Haskell provides a particularly extreme example, but every static-first language I am aware of has the same problem to some extent. If you’re forcing programmers to add type annotations anyway, the temptation of using those annotations to save programmers hassle by generating code for them seems to be too hard to resist.

Only the languages like Typescript where a static type system was bolted on to an existing dynamic language avoid this problem, and only because they had no choice in the matter. Unfortunately, this leads to a lot of problems, particularly once type inference comes into the picture.

Type inference vs Code inference

People often complain that type inference is complex and confusing and leads to bugs and so on. However, the problem isn’t with type inference, it is with code inference.

When types are merely describing the code, the details of the type inference algorithm are not too important. In the worst case, you can just ignore them, and the worst thing you have to worry about is being required to add extra annotations if the inference can’t figure out what you’re doing. There’s no such thing as a type inference algorithm that is too good - the more the compiler can deduce about your code, the better.

However, when static types define the code, type inference is suddenly fraught with problems, because it is actually code inference. Suddenly, every little detail of the type inference algorithm becomes part of the runtime semantics of your programs and every improvement to type inference makes the language more complex and harder to understand. Suddenly, too much type inference is a serious problem, because it leads to “inferring” code that was not intended, as in our demo at the start of the post.

The solution

Obviously, I think that programming languages need to make more of a distinction between code and facts about the code. Whether because it is easy or because designers couldn’t imagine things being any other way, this flaw is endemic in existing languages, but there is no reason why programming languages of the future have to be that way.

But wouldn’t that be too verbose?

One common objection is that this would make code too verbose. It’s true that if you take existing languages with code inference and remove it, programmers would have to write a lot more code in those languages. However, that’s just a consequence of the very design at issue!
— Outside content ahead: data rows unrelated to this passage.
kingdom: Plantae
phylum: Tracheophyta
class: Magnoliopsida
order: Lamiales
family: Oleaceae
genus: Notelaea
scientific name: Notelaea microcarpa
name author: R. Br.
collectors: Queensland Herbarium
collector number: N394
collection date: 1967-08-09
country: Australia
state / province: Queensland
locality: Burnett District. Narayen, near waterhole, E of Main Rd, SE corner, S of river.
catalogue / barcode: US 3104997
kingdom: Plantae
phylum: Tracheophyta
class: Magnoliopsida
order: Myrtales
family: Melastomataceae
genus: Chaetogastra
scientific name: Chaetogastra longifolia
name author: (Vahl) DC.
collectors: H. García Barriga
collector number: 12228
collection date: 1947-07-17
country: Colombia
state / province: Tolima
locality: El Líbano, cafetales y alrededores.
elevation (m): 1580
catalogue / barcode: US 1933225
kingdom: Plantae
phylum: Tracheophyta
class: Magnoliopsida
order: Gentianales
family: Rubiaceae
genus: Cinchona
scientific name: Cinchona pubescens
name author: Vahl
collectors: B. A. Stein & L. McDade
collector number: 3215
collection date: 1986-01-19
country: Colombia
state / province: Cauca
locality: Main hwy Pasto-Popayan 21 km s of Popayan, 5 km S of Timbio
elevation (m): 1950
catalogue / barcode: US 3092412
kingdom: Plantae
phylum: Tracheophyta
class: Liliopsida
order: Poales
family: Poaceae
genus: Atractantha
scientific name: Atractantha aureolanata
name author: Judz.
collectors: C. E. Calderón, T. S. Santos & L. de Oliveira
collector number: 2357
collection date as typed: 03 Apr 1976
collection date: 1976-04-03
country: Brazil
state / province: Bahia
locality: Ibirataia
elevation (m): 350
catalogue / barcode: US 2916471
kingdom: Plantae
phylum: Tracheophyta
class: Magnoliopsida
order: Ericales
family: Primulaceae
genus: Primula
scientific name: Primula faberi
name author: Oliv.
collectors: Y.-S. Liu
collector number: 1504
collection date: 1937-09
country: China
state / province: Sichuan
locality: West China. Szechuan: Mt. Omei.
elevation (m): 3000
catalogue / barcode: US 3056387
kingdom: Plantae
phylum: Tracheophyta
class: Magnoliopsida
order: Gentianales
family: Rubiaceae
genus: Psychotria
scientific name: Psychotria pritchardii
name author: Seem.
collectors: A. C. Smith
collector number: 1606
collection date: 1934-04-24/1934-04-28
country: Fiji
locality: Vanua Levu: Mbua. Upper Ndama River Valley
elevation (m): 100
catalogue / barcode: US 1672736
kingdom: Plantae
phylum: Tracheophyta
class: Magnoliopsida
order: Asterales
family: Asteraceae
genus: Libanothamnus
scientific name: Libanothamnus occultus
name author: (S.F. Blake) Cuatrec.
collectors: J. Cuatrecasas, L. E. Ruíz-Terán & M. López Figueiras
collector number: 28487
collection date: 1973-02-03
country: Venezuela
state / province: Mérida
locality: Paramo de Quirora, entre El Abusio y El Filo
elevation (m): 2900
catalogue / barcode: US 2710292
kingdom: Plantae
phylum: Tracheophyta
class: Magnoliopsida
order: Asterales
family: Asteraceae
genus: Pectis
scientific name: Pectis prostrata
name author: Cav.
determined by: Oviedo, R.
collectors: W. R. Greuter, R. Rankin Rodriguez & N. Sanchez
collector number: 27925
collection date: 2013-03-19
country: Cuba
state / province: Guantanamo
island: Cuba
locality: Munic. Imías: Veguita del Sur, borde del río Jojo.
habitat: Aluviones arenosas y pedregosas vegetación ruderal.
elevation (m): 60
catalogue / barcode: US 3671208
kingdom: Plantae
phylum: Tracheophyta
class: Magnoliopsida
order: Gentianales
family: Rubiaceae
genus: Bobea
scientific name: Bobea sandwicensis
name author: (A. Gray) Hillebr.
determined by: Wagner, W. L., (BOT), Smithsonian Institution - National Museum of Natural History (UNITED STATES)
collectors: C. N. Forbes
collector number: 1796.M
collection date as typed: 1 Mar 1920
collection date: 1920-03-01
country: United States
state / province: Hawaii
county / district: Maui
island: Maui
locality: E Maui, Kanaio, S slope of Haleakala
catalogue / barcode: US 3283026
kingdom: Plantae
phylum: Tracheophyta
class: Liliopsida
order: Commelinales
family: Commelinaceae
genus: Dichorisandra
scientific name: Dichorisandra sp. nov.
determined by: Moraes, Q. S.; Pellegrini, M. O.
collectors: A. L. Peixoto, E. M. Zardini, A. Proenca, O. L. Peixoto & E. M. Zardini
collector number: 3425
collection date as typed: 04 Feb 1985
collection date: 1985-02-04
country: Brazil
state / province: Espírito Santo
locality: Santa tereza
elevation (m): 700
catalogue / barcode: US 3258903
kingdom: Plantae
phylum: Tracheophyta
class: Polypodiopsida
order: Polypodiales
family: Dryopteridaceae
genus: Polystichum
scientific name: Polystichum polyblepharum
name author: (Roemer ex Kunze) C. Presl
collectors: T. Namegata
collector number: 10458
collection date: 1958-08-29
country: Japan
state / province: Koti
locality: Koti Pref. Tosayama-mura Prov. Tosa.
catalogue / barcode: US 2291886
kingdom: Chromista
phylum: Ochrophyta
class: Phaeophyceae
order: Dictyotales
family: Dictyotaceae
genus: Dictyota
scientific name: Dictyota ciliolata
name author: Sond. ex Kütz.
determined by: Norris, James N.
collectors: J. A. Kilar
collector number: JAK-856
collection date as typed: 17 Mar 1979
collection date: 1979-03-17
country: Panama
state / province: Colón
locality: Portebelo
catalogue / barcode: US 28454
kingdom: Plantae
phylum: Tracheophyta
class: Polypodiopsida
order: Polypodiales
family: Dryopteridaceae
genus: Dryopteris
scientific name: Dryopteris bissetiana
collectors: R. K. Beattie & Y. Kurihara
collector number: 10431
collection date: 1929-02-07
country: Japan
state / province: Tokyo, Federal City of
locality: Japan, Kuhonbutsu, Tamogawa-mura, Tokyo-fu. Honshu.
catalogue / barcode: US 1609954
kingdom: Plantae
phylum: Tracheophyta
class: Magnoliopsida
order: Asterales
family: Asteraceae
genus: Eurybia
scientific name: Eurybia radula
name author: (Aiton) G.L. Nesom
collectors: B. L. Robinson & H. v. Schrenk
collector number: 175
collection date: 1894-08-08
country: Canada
One of the key issues in software engineering is choosing the appropriate level of redundancy. More redundancy protects against mistakes, but increases the amount of code and makes it harder to change. It’s important not to confuse the desired level of redundancy with the form that it takes. Make one thing less verbose, and people will compensate by increasing verbosity in other parts of the system and vice versa.

For example, in Rust, there are common polymorphic methods like .into() or .collect() which do different things depending on the desired (static) type. If you write them in isolation, you have to explicitly specify the types, but when the context already contains type annotations (such as returning a value from a function with an explicit return type annotation), you can leave them out.

Given the decision to always require return type annotations everywhere, it’s an easy decision to allow programmers to omit the types on into and collect calls, since requiring type annotations in both cases seems like an excessive level of redundancy. However, there’s no reason why things have to be this way. If you were designing a language from scratch, you could just as easily require programmers to specify which types they are collecting into, and not require return type annotations at all. It’s the same level of redundancy either way, but avoiding code inference like this gives your language much nicer properties.